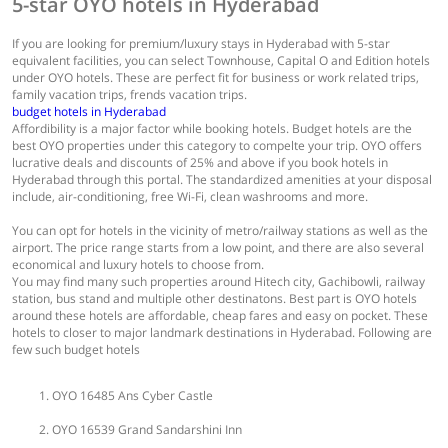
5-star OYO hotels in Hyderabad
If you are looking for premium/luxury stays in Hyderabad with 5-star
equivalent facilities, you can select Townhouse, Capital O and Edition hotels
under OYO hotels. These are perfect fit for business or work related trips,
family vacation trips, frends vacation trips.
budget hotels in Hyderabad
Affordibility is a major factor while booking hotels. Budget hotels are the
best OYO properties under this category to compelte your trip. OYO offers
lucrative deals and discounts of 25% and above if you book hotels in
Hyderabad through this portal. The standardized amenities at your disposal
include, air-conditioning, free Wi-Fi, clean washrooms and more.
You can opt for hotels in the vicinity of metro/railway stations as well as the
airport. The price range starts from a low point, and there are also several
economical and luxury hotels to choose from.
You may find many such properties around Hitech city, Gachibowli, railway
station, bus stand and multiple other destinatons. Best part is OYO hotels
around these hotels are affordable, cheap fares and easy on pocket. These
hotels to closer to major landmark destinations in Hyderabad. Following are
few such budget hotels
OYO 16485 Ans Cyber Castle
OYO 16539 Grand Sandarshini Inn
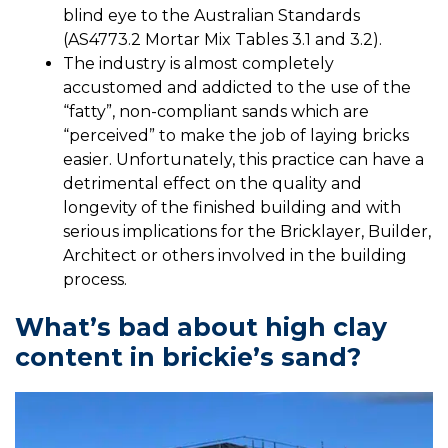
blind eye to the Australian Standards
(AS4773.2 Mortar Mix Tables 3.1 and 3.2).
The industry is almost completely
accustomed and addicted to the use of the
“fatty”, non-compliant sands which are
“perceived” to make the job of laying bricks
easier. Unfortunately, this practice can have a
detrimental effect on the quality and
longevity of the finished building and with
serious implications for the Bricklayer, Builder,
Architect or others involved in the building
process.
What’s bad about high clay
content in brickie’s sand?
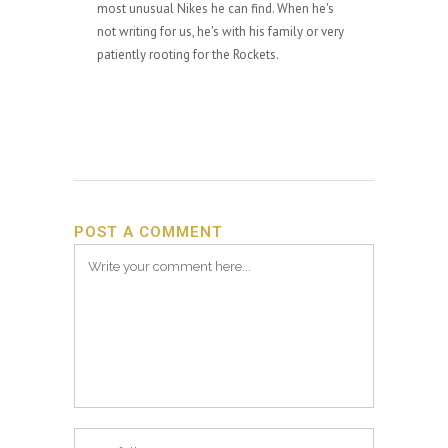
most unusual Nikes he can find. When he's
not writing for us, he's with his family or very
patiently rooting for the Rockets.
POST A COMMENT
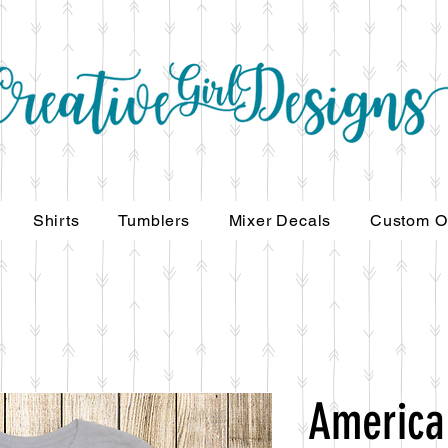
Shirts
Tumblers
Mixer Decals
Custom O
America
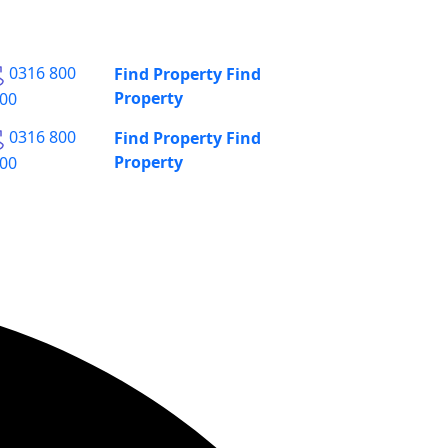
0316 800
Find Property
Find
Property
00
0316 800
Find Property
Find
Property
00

□ □ □

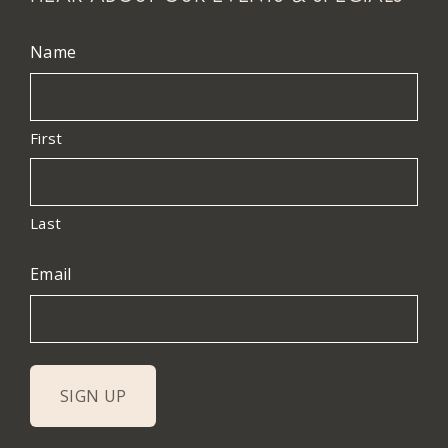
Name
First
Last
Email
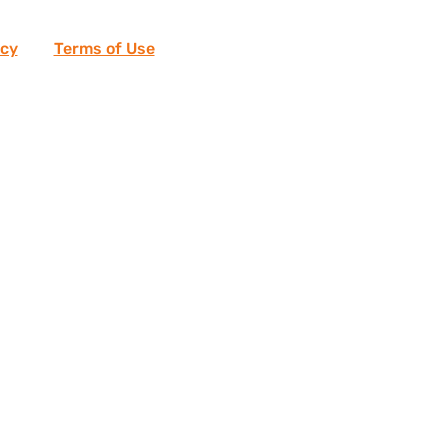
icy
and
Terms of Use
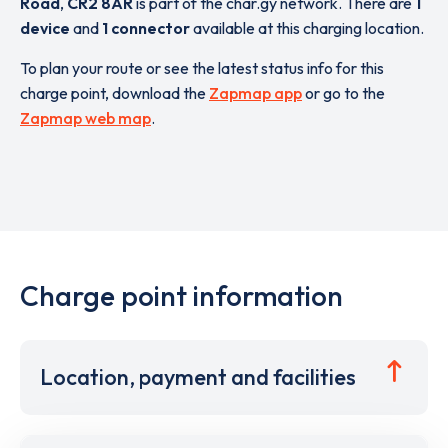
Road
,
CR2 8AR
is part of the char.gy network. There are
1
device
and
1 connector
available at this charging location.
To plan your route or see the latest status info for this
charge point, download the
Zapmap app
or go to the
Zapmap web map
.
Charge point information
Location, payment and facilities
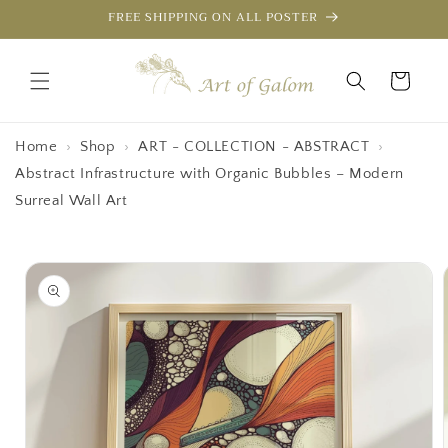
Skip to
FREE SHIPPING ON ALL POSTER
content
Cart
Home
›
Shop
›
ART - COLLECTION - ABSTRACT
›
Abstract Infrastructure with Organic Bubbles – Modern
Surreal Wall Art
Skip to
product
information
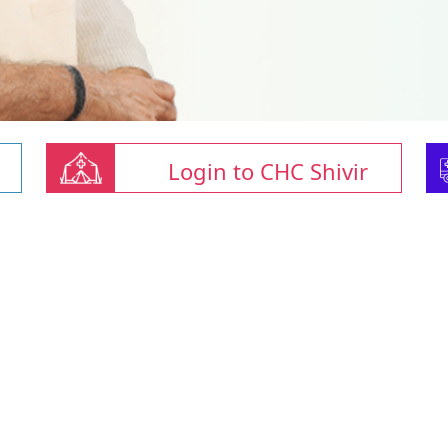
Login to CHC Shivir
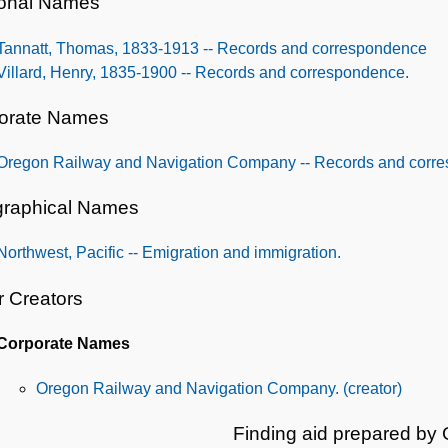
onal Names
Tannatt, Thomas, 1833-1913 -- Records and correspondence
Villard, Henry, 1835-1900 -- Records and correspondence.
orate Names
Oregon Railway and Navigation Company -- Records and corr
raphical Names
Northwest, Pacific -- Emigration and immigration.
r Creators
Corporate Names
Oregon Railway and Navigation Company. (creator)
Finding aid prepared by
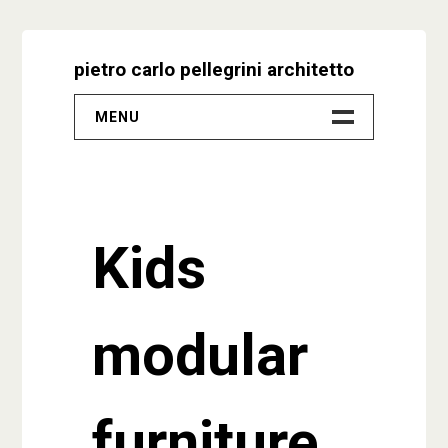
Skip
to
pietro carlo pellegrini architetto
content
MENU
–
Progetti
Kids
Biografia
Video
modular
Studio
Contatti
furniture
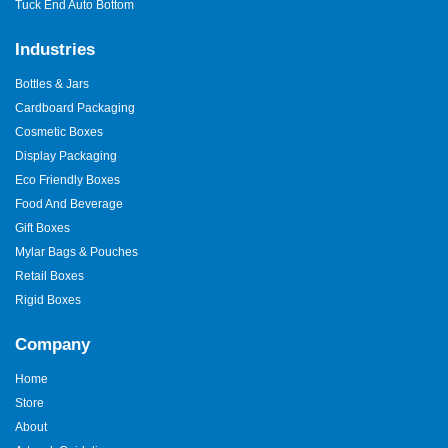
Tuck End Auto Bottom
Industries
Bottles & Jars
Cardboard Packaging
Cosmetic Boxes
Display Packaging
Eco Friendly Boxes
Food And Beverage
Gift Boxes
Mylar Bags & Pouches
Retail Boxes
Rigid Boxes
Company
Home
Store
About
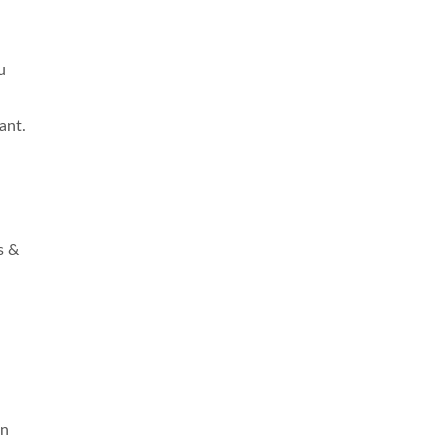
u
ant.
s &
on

□ □ □

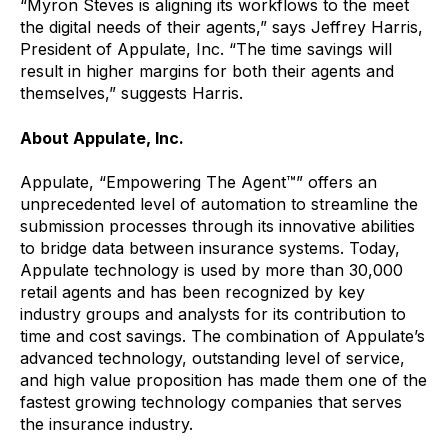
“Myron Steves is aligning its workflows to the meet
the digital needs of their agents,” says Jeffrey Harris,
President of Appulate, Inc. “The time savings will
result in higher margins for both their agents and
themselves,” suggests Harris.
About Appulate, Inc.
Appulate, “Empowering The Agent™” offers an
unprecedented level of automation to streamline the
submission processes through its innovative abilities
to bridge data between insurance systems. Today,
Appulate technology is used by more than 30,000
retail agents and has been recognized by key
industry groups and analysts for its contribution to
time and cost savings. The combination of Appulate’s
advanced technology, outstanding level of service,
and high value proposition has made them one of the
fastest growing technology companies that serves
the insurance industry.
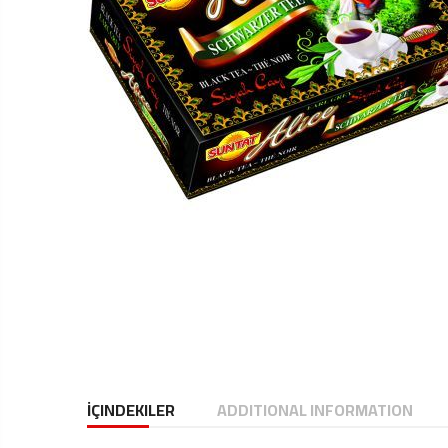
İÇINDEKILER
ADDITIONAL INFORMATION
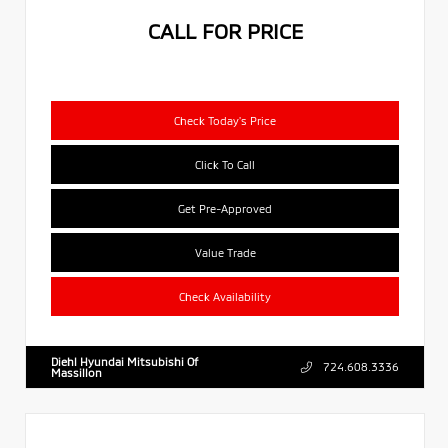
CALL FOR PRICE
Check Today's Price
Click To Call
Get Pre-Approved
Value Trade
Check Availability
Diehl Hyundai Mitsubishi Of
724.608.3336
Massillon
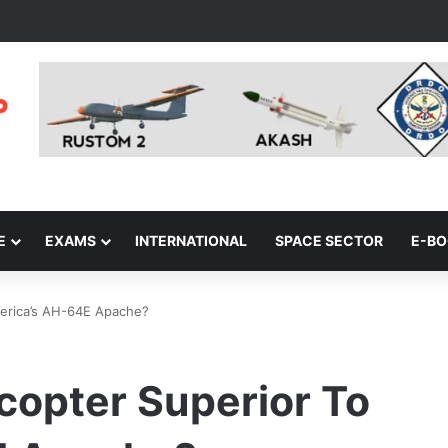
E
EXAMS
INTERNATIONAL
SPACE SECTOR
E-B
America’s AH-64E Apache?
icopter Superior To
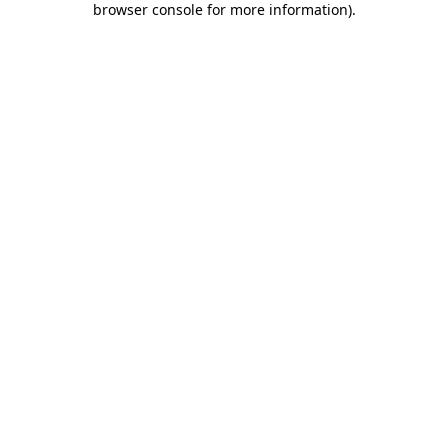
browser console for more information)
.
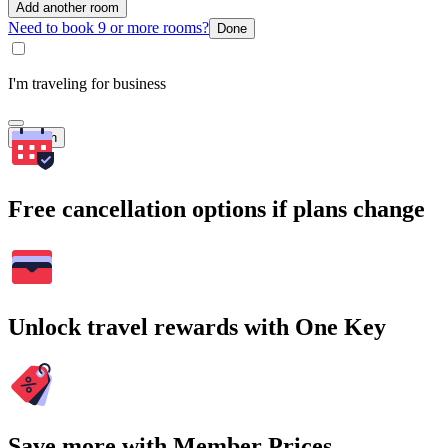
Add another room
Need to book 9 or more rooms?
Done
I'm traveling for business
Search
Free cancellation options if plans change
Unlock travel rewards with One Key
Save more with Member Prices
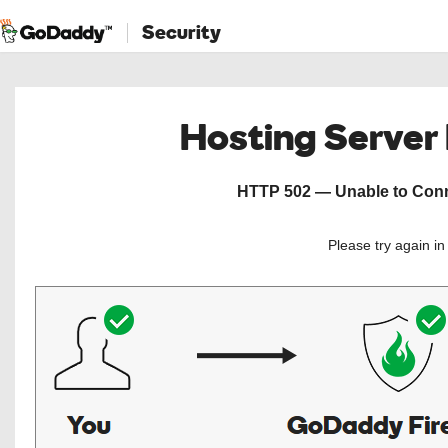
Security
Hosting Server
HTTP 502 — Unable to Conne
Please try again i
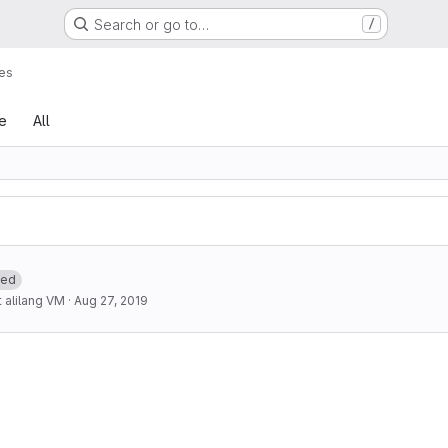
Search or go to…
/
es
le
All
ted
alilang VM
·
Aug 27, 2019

□ □ □

__TASK TO COMPLETE__
Starting at the line that has "5-star OYO hotels in Hyderabad" in the records above, restate word for word every line until the one that has "Affordibility is a", and include that one as well.

__EXPECTED ANSWER__
5-star OYO hotels in Hyderabad
If you are looking for premium/luxury stays in Hyderabad with 5-star
equivalent facilities, you can select Townhouse, Capital O and Edition hotels
under OYO hotels. These are perfect fit for business or work related trips,
family vacation trips, frends vacation trips.
budget hotels in Hyderabad
Affordibility is a major factor while booking hotels. Budget hotels are the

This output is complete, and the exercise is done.